ENTRIES PROVIDED section start

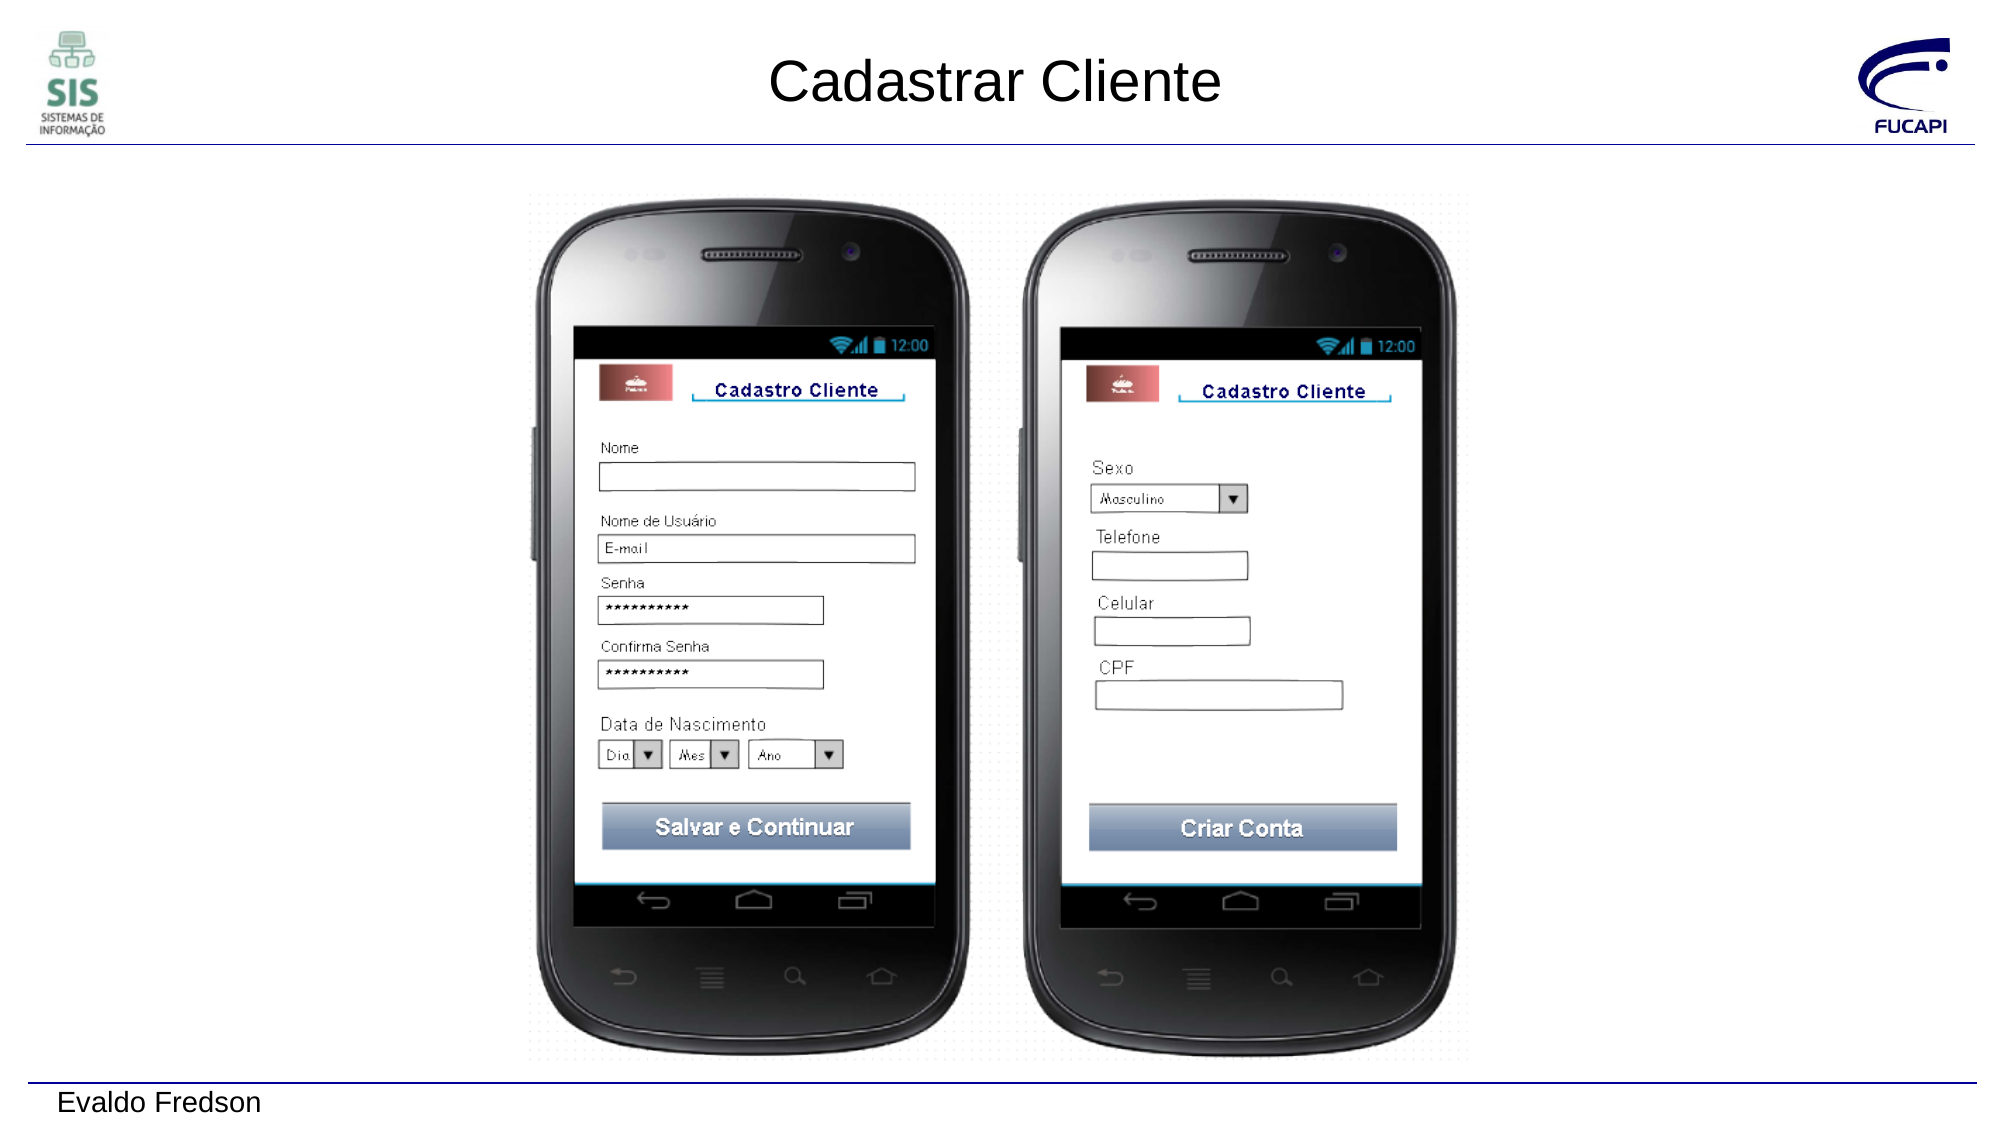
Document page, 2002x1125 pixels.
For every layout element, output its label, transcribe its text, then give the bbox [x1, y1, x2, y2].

text_box Evaldo Fredson [42, 1075, 459, 1125]
picture [33, 24, 111, 139]
text_box Cadastrar Cliente [292, 35, 1699, 120]
picture [1858, 38, 1950, 133]
picture [523, 193, 1468, 1062]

ENTRIES PROVIDED section end

# PROBLEM STATEMENT
When you copy the entries above, keep every word exactly and omit the images.

# EXPECTED OUTPUT
Document page, 2002x1125 pixels.
For every layout element, output its label, transcribe its text, then give the bbox [x1, y1, x2, y2].

text_box Evaldo Fredson [42, 1075, 459, 1125]
picture [33, 24, 111, 139]
text_box Cadastrar Cliente [292, 35, 1699, 120]
picture [1858, 38, 1950, 133]
picture [523, 193, 1468, 1062]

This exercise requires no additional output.